Assignment
Answer these from the forum thread about eating shark:
1. How long does the first poster soak shark in milk before cooking it?
2. What fish did the hammerhead remind AgentWD40 of?
3. Which of MoganMan's two blacktip dishes had an ammonia taste?

Source text
╔══
Read all the books you want and get scientific research from everyone in the world and you will get a different opinon from all. Most sharks are edible if cleaned right away and done so properly. Some are certainly better than others such as Blacktip, Spinner & Mako. With BT/Spinner being so abundant, I personally wouldn't kill another Hammerhead, even if legal, because the others are much better tasting.

I always soak in milk for an hour or two before cooking and have never had a bad taste or smell.


----------



## AgentWD40 (Mar 10, 2009)

I kept a ~9 ft hammer a couple years back. The only other shark I've eaten is Blacktip. Blacktip had a tougher texture and reminded me more of a chicken/pork meat then fish. The hammerhead was way more tender and reminded me of amberjack. They have been added to the restricted list in Florida though.


----------



## MoganMan (Feb 24, 2013)

Caught a couple blacktips sound side around a year ago. Bled them out through their tails immediately then removed their heads, gutted, removed the tract, washed thoroughly in the water then iced them down in the cooler. Let them soak for 24+ hours in saltwater in the fridge then made nuggets out of one and steaks out of the other, the nuggets one had an ammonia taste, wasn't cleaned well enough, the ones we grilled up were fantastic!


----------



## CComfort12 (Jan 24, 2012)

I you gut them, and saddle the meat off the carcass right away, ice it and you will be good to go. The key is get the meet off ASAP or it will have the horrid ammonia smell and taste and a waste of killing the fish. I marinate in the trusty Italian dressing and grill or makes great fish tacos. Enjoy!


----------
╚══
Listed entries
╔══
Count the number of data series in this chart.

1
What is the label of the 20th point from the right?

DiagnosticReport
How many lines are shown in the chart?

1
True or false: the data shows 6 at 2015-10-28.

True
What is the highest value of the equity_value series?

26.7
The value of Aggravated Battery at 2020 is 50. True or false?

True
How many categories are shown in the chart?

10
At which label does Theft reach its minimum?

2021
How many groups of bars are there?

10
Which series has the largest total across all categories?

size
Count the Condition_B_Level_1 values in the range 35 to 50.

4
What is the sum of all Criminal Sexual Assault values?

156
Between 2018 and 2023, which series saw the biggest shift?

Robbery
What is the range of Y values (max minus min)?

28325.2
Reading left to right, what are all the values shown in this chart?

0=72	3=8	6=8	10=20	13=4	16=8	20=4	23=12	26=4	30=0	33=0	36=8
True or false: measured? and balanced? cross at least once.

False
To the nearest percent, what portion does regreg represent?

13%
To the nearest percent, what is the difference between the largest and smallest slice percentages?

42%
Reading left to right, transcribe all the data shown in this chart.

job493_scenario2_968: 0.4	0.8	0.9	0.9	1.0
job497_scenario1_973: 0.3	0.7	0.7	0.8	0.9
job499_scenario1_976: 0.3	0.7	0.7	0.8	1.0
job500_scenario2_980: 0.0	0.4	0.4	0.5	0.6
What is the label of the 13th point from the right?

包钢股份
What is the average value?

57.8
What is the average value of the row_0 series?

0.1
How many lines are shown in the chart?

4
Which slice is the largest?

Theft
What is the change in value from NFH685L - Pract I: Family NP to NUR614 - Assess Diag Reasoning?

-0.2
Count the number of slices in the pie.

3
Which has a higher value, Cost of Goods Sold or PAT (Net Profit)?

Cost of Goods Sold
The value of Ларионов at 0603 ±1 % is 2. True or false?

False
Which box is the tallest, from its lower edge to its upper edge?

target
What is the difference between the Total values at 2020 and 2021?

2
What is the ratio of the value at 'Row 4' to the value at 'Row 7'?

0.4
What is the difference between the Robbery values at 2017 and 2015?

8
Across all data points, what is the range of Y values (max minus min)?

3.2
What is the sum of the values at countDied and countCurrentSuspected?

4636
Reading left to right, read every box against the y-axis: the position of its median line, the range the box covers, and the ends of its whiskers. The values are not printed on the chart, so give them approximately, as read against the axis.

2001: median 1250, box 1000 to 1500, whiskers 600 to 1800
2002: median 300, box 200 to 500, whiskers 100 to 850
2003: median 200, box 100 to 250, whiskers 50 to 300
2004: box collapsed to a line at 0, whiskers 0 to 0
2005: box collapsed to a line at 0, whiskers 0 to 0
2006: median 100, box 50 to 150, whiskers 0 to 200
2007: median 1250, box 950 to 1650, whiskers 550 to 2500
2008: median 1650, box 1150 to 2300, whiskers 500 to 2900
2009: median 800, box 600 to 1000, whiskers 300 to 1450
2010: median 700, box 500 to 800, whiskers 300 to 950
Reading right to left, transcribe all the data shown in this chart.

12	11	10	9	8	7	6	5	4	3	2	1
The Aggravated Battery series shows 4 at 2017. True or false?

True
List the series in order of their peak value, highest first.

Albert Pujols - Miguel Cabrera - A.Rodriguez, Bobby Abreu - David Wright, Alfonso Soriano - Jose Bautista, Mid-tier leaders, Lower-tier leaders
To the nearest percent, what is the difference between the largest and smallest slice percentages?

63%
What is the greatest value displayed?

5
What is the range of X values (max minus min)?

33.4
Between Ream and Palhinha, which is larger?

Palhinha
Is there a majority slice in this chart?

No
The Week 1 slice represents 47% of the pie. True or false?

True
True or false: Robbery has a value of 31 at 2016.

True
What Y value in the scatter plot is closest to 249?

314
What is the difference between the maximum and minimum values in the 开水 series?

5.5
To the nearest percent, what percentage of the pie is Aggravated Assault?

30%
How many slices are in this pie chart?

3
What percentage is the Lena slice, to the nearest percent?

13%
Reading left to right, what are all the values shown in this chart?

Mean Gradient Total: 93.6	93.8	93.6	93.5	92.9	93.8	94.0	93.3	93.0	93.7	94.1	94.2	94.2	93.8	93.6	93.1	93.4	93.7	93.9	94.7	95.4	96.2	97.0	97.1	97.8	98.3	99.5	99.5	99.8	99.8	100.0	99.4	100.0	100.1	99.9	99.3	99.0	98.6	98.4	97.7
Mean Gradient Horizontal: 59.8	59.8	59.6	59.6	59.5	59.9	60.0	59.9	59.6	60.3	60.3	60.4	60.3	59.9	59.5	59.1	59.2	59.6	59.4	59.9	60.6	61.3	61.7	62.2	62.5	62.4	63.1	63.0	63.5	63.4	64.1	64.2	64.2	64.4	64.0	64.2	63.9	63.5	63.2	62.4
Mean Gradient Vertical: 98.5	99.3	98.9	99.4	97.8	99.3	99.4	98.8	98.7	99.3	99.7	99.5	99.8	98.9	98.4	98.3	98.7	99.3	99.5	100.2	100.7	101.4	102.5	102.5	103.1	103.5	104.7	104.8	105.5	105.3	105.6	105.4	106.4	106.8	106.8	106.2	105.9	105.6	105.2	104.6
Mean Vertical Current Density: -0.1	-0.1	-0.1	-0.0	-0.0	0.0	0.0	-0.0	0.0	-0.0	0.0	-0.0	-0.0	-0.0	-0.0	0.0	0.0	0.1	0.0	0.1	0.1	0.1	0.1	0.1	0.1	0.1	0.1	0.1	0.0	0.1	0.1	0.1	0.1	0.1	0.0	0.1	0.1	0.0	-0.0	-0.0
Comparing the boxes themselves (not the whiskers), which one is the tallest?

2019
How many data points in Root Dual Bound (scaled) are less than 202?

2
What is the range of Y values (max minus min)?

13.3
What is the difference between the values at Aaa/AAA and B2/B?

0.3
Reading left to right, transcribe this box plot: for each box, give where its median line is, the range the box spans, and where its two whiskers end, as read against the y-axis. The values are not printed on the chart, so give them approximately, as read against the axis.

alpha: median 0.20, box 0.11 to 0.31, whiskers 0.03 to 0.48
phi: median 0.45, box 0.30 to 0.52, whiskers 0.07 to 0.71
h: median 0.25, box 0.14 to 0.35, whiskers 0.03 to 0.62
╚══
Result of the exercise
1. An hour or two.
2. Amberjack.
3. The nuggets.